_TRECHO DO DOCUMENTO:_
O Versão Brasileira, como chamou seu food truck, rodou por eventos na capital gaúcha até estacionar em um projeto novo. Foram mais de 30 locais pesquisados até que Lawrence encontrou a sede do Food Park Bom Fim - um estacionamento na Venâncio Aires, próximo ao Colégio Militar.
Com chefs se revezando em cinco trucks, que vendem de massas a temakis, passando por hambúrgueres e doces, o evento movimentou o local em três finais de semana de julho. A ideia é torná-lo semanal a partir de setembro, quando São Pedro faz as pazes com Porto Alegre. Os organizadores estudam, ainda, realizar eventos itinerantes em lugares públicos da cidade.

_REGISTROS FORNECIDOS:_
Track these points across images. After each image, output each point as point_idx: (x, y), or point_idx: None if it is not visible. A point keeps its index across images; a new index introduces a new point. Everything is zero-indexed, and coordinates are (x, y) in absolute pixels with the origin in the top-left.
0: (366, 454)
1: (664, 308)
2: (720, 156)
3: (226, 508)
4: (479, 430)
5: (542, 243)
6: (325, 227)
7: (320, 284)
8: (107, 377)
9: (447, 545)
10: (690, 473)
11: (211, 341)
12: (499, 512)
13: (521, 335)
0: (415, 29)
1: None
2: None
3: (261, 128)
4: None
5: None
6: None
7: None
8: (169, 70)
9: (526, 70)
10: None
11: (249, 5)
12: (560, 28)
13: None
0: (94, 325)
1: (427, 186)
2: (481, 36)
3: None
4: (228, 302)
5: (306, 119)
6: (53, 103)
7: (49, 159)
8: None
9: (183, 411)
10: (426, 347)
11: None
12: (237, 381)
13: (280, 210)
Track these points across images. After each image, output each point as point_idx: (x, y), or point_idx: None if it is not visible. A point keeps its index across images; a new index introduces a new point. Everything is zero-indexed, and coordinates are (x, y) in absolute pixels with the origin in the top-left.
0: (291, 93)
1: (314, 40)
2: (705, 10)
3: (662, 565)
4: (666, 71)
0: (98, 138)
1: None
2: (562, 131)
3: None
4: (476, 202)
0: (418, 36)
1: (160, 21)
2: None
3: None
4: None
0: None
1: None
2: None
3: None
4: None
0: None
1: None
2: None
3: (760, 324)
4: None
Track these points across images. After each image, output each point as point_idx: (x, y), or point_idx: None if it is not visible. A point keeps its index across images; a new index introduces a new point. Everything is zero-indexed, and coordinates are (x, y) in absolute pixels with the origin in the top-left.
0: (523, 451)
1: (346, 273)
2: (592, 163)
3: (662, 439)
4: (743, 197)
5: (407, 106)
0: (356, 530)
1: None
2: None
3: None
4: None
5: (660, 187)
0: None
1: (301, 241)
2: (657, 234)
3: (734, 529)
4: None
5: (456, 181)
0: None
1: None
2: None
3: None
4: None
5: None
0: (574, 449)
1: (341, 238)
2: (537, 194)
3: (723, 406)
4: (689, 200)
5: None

_ENUNCIADO 1:_
Segundo o trecho do documento, onde fica a sede do Food Park Bom Fim?
_ENUNCIADO 2:_
Passe para o inglês esta frase do trecho do documento: "A ideia é torná-lo semanal a partir de setembro, quando São Pedro faz as pazes com Porto Alegre."
_ENUNCIADO 3:_
Liste todos os tipos de comida que, de acordo com o trecho do documento, os trucks vendem.

_RESULTADO FINAL 1:_
Em um estacionamento na Venâncio Aires, próximo ao Colégio Militar.

_RESULTADO FINAL 2:_
The idea is to make it weekly starting in September, when Saint Peter makes peace with Porto Alegre.

_RESULTADO FINAL 3:_
- Massas
- Temakis
- Hambúrgueres
- Doces